File formatRIFF (WAV)
Sample rate8,000 Hz or 16,000 Hz
Channels1 (mono)
Maximum length per audio2 hours
Sample formatPCM, 16-bit
Maximum archive size2 GB or 10,000 files


When you're uploading training and testing data, the .zip file size can't exceed 2 GB. If you require more data for training, divide it into several .zip files and upload them separately. Later, you can choose to train from multiple datasets. However, you can test from only a single dataset.

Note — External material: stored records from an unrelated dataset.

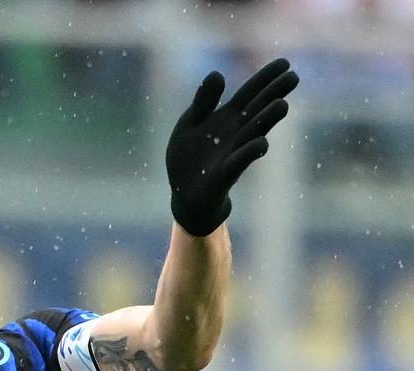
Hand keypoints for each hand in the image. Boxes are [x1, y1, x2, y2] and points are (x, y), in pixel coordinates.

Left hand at [165, 57, 299, 236]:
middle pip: (258, 110)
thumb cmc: (188, 160)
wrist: (185, 197)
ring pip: (253, 134)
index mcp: (228, 118)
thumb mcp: (189, 125)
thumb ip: (203, 102)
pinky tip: (262, 143)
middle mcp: (236, 134)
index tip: (285, 63)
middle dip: (274, 94)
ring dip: (266, 120)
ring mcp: (233, 154)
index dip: (266, 78)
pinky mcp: (224, 175)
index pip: (250, 94)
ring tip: (282, 106)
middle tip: (293, 77)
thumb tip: (217, 73)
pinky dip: (249, 153)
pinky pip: (239, 162)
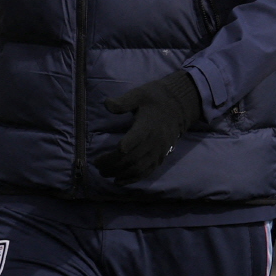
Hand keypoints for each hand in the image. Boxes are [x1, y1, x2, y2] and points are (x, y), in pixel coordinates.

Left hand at [95, 70, 201, 184]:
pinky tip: (120, 181)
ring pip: (138, 169)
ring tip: (105, 174)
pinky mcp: (161, 156)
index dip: (110, 157)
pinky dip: (133, 179)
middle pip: (130, 161)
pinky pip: (147, 172)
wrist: (178, 106)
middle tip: (98, 167)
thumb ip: (123, 102)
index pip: (126, 148)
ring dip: (120, 175)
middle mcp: (153, 143)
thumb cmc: (155, 98)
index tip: (97, 159)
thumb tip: (106, 104)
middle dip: (112, 167)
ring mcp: (158, 151)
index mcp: (146, 128)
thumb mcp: (138, 94)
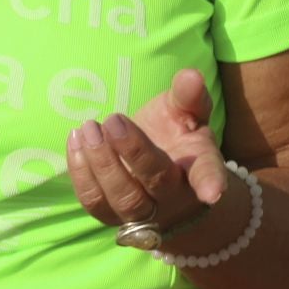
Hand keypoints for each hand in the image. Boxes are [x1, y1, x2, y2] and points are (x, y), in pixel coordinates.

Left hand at [66, 68, 232, 232]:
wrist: (161, 177)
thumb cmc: (176, 138)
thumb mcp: (187, 114)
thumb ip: (188, 96)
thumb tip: (191, 75)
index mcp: (197, 169)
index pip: (206, 176)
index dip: (210, 183)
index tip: (213, 193)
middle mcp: (171, 196)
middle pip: (155, 181)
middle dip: (133, 151)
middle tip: (114, 120)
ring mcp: (141, 211)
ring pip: (122, 197)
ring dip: (101, 163)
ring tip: (88, 128)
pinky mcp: (111, 213)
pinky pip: (94, 201)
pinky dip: (80, 172)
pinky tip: (75, 140)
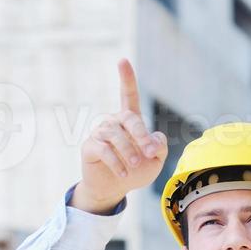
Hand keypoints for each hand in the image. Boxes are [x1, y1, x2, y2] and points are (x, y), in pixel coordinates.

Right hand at [74, 58, 167, 213]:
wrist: (114, 189)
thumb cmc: (136, 171)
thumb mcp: (155, 161)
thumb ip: (160, 147)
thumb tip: (155, 137)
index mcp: (130, 121)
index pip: (128, 95)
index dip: (126, 78)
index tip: (122, 60)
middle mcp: (113, 122)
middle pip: (129, 118)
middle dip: (141, 135)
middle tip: (150, 153)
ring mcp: (100, 133)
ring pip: (116, 135)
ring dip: (128, 151)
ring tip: (134, 166)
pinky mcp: (90, 147)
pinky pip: (104, 150)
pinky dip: (116, 162)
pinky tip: (123, 174)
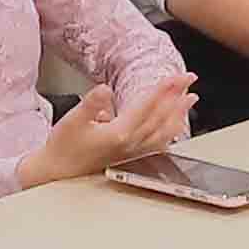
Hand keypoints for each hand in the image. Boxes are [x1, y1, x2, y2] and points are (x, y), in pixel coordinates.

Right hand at [23, 78, 194, 190]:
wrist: (57, 171)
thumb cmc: (64, 147)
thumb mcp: (71, 120)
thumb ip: (90, 104)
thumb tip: (105, 90)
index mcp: (119, 133)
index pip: (148, 106)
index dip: (164, 89)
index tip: (177, 76)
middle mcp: (131, 145)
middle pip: (161, 117)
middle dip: (177, 96)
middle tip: (190, 78)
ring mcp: (133, 152)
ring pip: (164, 132)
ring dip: (179, 113)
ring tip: (191, 99)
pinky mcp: (131, 156)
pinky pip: (159, 143)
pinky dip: (171, 132)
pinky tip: (176, 126)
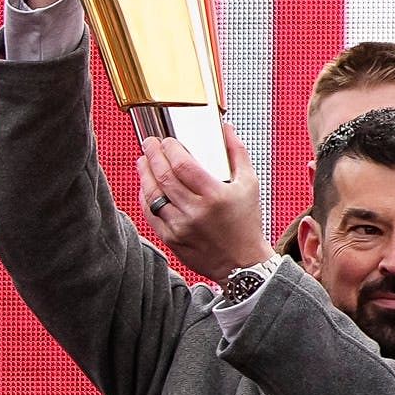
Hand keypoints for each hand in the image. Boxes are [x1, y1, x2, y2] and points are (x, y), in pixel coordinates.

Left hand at [138, 124, 270, 278]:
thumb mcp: (250, 184)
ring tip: (144, 161)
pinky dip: (145, 197)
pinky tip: (146, 186)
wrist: (242, 265)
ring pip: (153, 195)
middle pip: (163, 176)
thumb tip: (225, 129)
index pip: (182, 164)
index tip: (166, 140)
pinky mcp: (171, 240)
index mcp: (215, 195)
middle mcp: (195, 212)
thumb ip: (237, 153)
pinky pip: (150, 214)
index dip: (169, 148)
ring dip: (144, 174)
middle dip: (152, 155)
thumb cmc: (247, 223)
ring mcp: (181, 227)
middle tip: (149, 143)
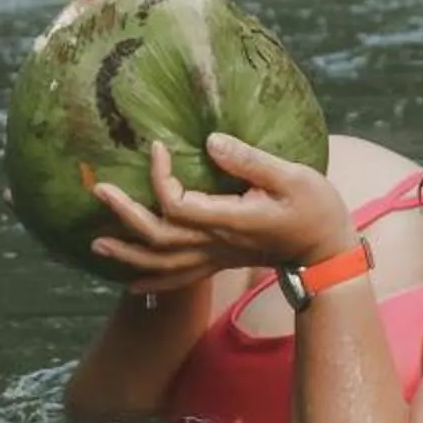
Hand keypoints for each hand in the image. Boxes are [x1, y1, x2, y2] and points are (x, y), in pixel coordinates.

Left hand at [89, 134, 356, 297]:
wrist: (326, 253)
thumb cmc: (316, 210)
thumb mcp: (292, 176)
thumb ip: (250, 160)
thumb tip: (210, 140)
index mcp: (229, 219)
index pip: (178, 204)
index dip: (159, 176)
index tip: (156, 146)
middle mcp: (216, 242)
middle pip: (159, 237)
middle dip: (125, 214)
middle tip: (100, 191)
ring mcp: (216, 257)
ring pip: (162, 263)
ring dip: (127, 253)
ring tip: (96, 242)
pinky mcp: (219, 262)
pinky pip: (178, 278)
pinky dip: (151, 281)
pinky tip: (130, 282)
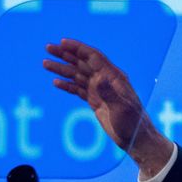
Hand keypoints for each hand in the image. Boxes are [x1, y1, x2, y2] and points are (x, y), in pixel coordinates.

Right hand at [44, 38, 172, 174]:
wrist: (136, 138)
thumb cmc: (133, 123)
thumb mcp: (122, 108)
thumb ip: (110, 94)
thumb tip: (99, 79)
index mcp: (114, 76)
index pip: (93, 57)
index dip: (78, 48)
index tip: (62, 43)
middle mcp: (106, 80)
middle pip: (82, 62)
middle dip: (65, 54)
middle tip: (48, 47)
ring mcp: (100, 90)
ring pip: (78, 75)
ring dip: (62, 69)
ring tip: (45, 63)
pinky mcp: (96, 101)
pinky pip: (78, 90)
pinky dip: (67, 85)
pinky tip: (56, 82)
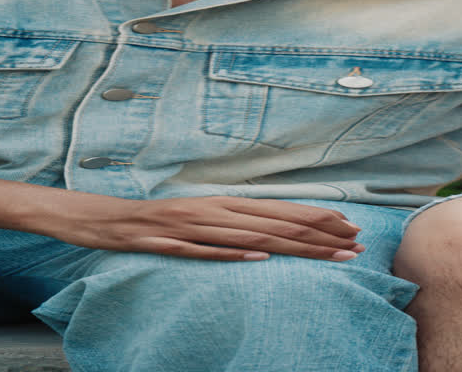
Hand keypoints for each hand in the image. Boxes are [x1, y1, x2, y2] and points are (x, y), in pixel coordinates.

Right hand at [26, 194, 365, 261]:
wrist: (105, 218)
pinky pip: (206, 251)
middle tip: (356, 244)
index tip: (352, 228)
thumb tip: (275, 234)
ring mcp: (194, 227)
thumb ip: (238, 222)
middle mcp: (216, 211)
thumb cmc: (160, 220)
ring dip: (292, 246)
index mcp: (226, 203)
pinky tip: (258, 258)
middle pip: (277, 223)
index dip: (319, 219)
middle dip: (321, 234)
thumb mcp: (205, 215)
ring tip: (327, 254)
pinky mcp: (171, 244)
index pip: (283, 211)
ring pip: (252, 237)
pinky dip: (232, 253)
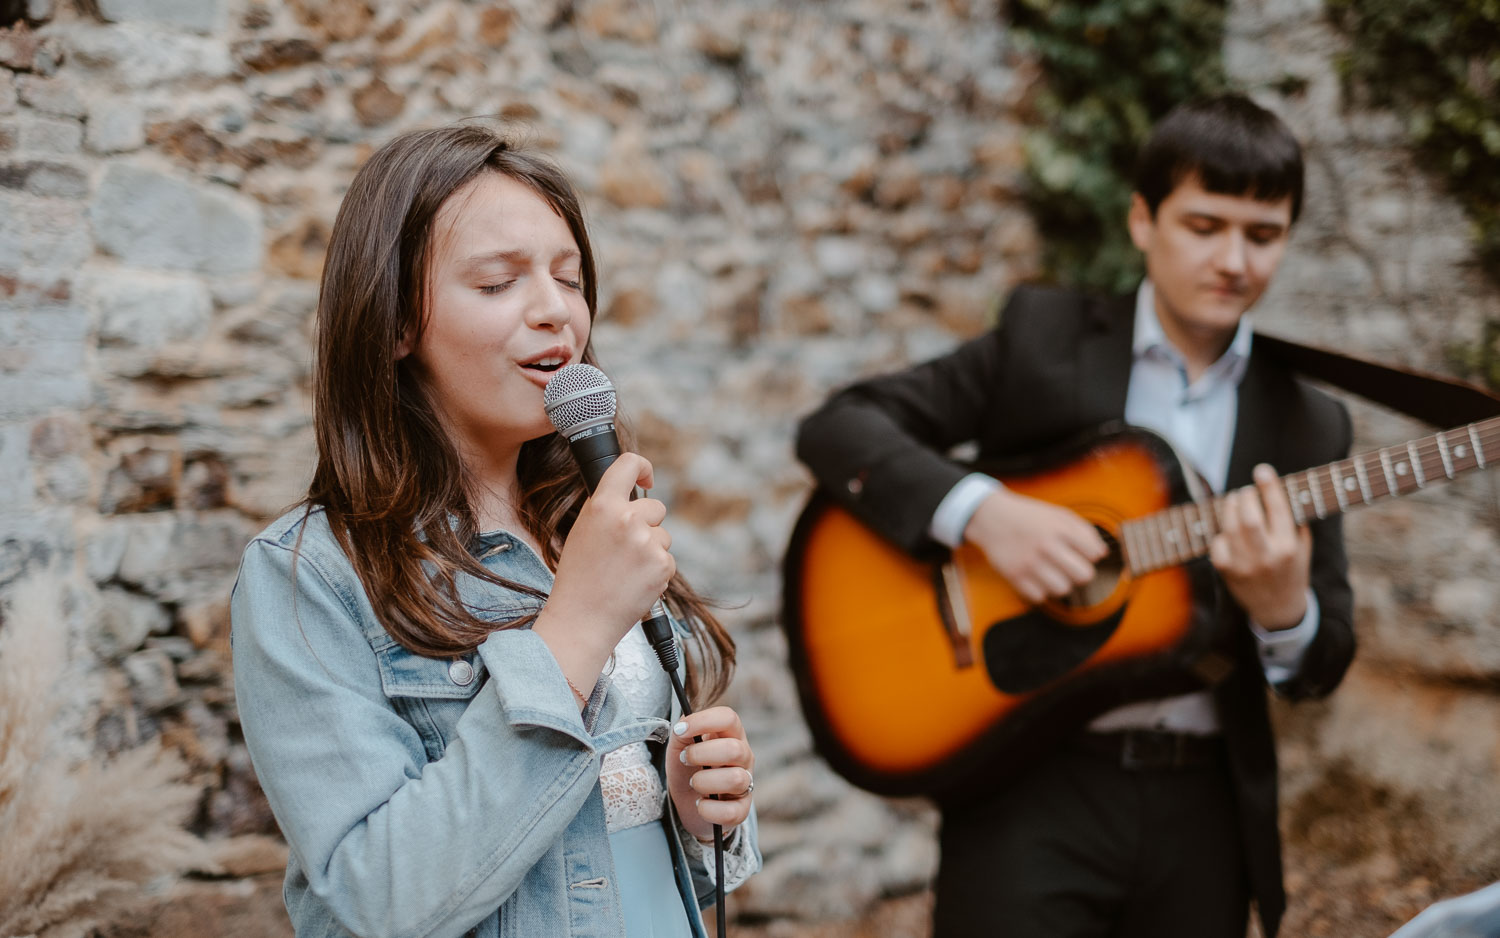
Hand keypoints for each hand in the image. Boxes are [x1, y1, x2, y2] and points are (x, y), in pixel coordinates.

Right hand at [534, 454, 674, 679]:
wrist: (582, 619)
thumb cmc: (578, 578)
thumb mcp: (583, 532)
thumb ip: (606, 510)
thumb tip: (630, 498)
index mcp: (602, 506)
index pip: (628, 464)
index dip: (642, 467)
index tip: (646, 477)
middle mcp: (627, 519)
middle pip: (655, 507)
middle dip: (647, 524)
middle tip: (623, 550)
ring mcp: (648, 542)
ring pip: (663, 536)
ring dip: (651, 550)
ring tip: (625, 571)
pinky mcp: (663, 564)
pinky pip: (667, 559)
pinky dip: (656, 571)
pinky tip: (634, 583)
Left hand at [666, 706, 753, 842]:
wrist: (687, 802)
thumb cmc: (688, 767)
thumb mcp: (679, 746)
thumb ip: (682, 733)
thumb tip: (683, 726)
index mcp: (730, 735)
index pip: (728, 718)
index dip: (703, 721)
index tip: (680, 730)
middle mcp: (744, 757)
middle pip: (734, 749)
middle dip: (701, 754)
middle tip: (685, 759)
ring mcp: (746, 783)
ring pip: (735, 780)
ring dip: (704, 782)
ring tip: (693, 783)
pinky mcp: (741, 809)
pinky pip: (731, 812)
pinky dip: (709, 809)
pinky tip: (700, 803)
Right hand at [963, 487, 1107, 603]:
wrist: (991, 517)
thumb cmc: (1030, 517)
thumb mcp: (1058, 514)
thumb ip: (1084, 530)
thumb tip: (1102, 554)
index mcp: (1059, 528)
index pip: (1093, 553)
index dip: (1091, 555)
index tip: (1081, 552)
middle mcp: (1045, 545)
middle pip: (1083, 576)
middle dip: (1081, 573)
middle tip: (1071, 567)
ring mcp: (1029, 562)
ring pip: (1063, 589)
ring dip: (1061, 583)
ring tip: (1052, 572)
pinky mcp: (1014, 575)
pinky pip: (1040, 596)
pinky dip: (1040, 589)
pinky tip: (1035, 577)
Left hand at [1209, 463, 1310, 629]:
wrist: (1278, 609)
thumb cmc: (1292, 570)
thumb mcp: (1303, 547)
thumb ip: (1294, 521)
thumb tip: (1278, 489)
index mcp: (1288, 547)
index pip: (1278, 509)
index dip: (1268, 486)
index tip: (1262, 471)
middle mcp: (1266, 556)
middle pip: (1248, 517)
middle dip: (1245, 497)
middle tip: (1245, 491)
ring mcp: (1244, 565)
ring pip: (1229, 527)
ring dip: (1230, 508)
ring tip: (1235, 501)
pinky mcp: (1226, 571)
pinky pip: (1217, 543)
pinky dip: (1221, 532)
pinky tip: (1228, 530)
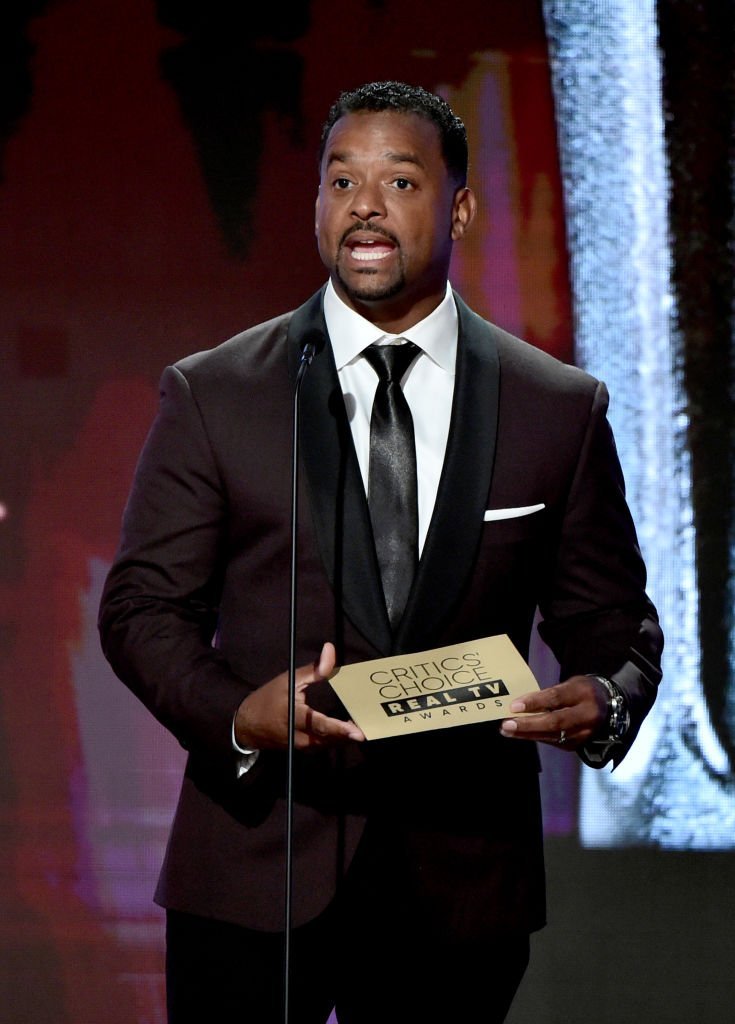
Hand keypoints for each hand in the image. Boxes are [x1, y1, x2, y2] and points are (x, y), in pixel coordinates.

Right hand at [234, 642, 364, 750]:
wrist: (247, 725)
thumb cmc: (268, 698)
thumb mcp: (289, 680)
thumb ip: (313, 669)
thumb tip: (330, 649)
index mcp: (295, 717)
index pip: (320, 724)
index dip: (339, 729)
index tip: (357, 732)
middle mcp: (300, 736)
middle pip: (329, 738)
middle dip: (348, 735)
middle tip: (368, 727)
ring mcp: (301, 746)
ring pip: (328, 744)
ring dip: (344, 738)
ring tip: (361, 726)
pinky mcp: (302, 750)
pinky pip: (323, 746)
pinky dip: (335, 739)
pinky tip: (346, 730)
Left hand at [499, 674, 607, 749]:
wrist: (606, 706)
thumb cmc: (581, 691)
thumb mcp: (570, 684)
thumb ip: (549, 694)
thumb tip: (521, 704)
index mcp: (583, 694)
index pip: (556, 698)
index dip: (534, 703)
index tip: (514, 706)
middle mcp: (587, 715)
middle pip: (555, 722)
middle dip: (528, 725)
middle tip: (507, 724)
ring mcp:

(Video) How to build apps using Microsoft Azure Cognitive services

Use SoX to verify audio properties or convert existing audio to the appropriate formats. Here are some example SoX commands:

ActivitySoX command
Check the audio file format.sox --i <filename>
Convert the audio file to single channel, 16-bit, 16 KHz.sox <input> -b 16 -e signed-integer -c 1 -r 16k -t wav <output>.wav

Next steps

  • Upload your data
  • Test model quantitatively
  • Train a custom model


1. Learn how to deploy Azure Cognitive Services in Containers
(Microsoft Azure)
2. How to get started with Natural Language Understanding in Azure | Azure Tips and Tricks
(Microsoft Azure)
3. Getting started with Azure Cognitive Services
(Microsoft Developer)
4. Cognitive services Language Studio
(Global AI Community)
5. Azure Cognitive Services Leveraging on use of Speech to Text Text to Speech Services
6. Create speech-enabled apps with the Azure Cognitive Speech service
(Microsoft for Startups)
Top Articles
Latest Posts
Article information

Author: Patricia Veum II

Last Updated: 11/14/2022

Views: 6522

Rating: 4.3 / 5 (44 voted)

Reviews: 91% of readers found this page helpful

Author information

Name: Patricia Veum II

Birthday: 1994-12-16

Address: 2064 Little Summit, Goldieton, MS 97651-0862

Phone: +6873952696715

Job: Principal Officer

Hobby: Rafting, Cabaret, Candle making, Jigsaw puzzles, Inline skating, Magic, Graffiti

Introduction: My name is Patricia Veum II, I am a vast, combative, smiling, famous, inexpensive, zealous, sparkling person who loves writing and wants to share my knowledge and understanding with you.